O el caso de aquella mujer que enviudó y al poco tiempo un espíritu entró en su casa a destrozarla. Ella, convencida que era el de su difunto marido Xuacu, manifestando enfado porque la mujer no hubo guardado suficiente luto por él. Resultó ser un gato que había atascado la cabeza en una pequeña olla y durante su desesperación saltaba de esquina a esquina destrozándolo todo.
Existían manifestaciones, esta vez con independencia del calendario, en las que se presagiaba la muerte propia o ajena, bajo el nombre de Güercu, dispares e inesperadas comunicaciones del mundo de los espíritus cuyo mensaje pudiera transmitirse mediante sueños, visiones, sensaciones, voces e incluso conversaciones con el mismo difunto o alguna entidad avisadora, siendo caso llamativo la inclusión del mundo animal como ladridos de perros o una bandada de pájaros concreta conocida como La Hueste Paxarera cuyo cometido era volar de una manera un tanto tenebrosa, acompañando con fuertes sonidos, sobre la casa cuyo habitante habría de morir (J. Suárez López-2003).
Obviamente, la picaresca se deja ver en asuntos relacionados con lo inexplicable, siendo efectiva para la consecución de determinados fines, como así lo atestiguan las acciones de aquellos pícaros curas que imitaban a ‘La Güestia’ con cuatro amigos por Piloña.
Obviamente, la picaresca se deja ver en asuntos relacionados con lo inexplicable, siendo efectiva para la consecución de determinados fines, como así lo atestiguan las acciones de aquellos pícaros curas que imitaban a La Güestia con cuatro amigos por Piloña; aquel que hacía luces en Somiedo para recaudar misas u otro que, harto de aguantar las exigencias de una vecina, mandó al monaguillo asustarla a la puerta del cementerio dándole varazos como si fueran los difuntos quienes la castigaban por sus impertinentes exigencias hacia la Iglesia.

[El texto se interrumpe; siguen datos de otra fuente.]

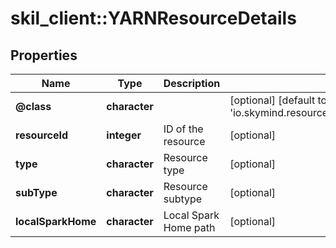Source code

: # skil_client::YARNResourceDetails

## Properties
Name | Type | Description | Notes
------------ | ------------- | ------------- | -------------
**@class** | **character** |  | [optional] [default to &#39;io.skymind.resource.model.subtypes.compute.YARNResourceDetails&#39;]
**resourceId** | **integer** | ID of the resource | [optional] 
**type** | **character** | Resource type | [optional] 
**subType** | **character** | Resource subtype | [optional] 
**localSparkHome** | **character** | Local Spark Home path | [optional]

Hoy, la transmutación de las festividades populares se ve propulsada por un interés puramente económico al más puro estilo plan Marshall (puto plan Marshall) que va mortificando la propia cultura, arrastrada por la mano de la deriva norteamericana. Mientras, pequeños reductos en forma de personas con inquietudes y hasta el moño de tanta baratería con la profundidad de un charco, rebuscan en la historia del territorio para dar con piezas antiguas, quizá las más vibrantes, las recogen y transmiten. Auténticas bibliotecas humanas a las que escuchar, beber sus palabras y transmitirlas a perpetuidad a fin de mantener nuestra singularidad.
Hagamos un poder por mirar alrededor, aprender a interpretar y recuperar un saber que forma parte de nuestra herencia, la más valiosa y sustancialmente interesante de proteger, divulgar, mantener, promover y registrar para que los seres venideros aprendan, comprendan e integren en su ideario e imaginario popular todo el conjunto que supone la sabiduría del territorio, no vaya a ser que nos encontremos con un grupo de matones y no sepamos cómo protegernos.